Background: Familial hypercholesterolemia (FH) is a frequent monogenic condition characterized by progressive atherosclerosis requiring preventive therapy from childhood. In a pediatric setting, heterozygous FH (hFH) in children may not be identified from common forms of hypercholesterolemia (HC).
Objective: To elaborate a clinical scoring system for the diagnosis of hFH, defined by the presence of a disease-causing mutation of the gene for the low-density lipoprotein receptor (LDLR).
Patients and methods: A total of 100 unrelated children (6 +/-3 years old, 43 boys, 57 girls) with type IIa HC (LDLC >130 mg/dL) and complete genetic testing (at loci for genes for LDLR, apolipoprotein B, proprotein convertase subtilisin-like kesin type 9, and apolipoprotein E) were selected for score elaboration. Of 60 criteria from clinical records and family questionnaires, predictors of having hFH were estimated by logistic regression analysis. Scores were validated in 38 other unrelated children with HC.
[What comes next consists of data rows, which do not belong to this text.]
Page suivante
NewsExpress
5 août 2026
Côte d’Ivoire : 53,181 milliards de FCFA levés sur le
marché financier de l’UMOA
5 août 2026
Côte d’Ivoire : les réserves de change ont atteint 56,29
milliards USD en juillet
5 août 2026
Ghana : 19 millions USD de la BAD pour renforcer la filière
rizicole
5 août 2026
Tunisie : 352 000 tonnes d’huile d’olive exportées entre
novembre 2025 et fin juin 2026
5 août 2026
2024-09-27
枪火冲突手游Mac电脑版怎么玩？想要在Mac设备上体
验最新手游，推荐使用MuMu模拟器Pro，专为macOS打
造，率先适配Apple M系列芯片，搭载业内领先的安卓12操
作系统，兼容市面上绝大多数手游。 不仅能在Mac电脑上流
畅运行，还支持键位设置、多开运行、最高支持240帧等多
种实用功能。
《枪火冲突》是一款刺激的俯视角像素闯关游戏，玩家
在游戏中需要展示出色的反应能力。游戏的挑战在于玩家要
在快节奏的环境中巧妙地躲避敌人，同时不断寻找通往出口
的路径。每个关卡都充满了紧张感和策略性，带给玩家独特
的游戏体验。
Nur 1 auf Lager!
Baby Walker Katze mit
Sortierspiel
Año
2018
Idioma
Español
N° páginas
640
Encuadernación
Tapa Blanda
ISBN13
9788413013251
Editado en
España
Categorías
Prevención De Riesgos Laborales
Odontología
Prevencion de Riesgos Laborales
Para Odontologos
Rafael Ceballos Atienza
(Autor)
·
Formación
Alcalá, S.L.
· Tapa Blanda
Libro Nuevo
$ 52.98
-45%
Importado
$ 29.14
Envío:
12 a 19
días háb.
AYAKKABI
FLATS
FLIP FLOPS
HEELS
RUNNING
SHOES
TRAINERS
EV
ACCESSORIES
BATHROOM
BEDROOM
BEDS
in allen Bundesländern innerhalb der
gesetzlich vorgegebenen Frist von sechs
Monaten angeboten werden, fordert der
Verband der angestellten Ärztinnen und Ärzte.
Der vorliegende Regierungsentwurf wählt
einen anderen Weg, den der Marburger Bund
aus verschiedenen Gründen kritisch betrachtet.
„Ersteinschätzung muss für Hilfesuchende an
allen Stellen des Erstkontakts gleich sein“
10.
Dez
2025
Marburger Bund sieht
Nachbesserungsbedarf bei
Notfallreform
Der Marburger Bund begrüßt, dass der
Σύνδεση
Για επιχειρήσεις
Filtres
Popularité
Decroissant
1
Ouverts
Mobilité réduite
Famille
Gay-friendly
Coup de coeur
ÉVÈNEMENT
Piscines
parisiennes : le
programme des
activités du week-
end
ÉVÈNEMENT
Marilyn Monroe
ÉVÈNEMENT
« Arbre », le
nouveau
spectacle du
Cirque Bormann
Results: Three independent predictors of hFH were identified according to the LDLR genotype (50 Microt+/50 Microt-): low-density lipoprotein cholesterol before (262 vs 178 mg/dL, P < 0.001) and after (225 vs 142 mg/dL, P < 0.001) 3 months or more of a lipid-lowering diet, combined with parental statin usage (odds ratio 6.2; 95% confidence interval 1.4-28.3; P = 0.018). High precision and accuracy of the scoring system (area under the receiver operating characteristic curve = 0.94; 95% confidence interval 0.91-0.98) were translated into 4 probability classes (definite/probable/possible/improbable hFH) with a false-negative rate of 12%.
Conclusions: A score distinguishing hFH from common HC provides a simple tool for appropriate clinical decision and care in high-risk children.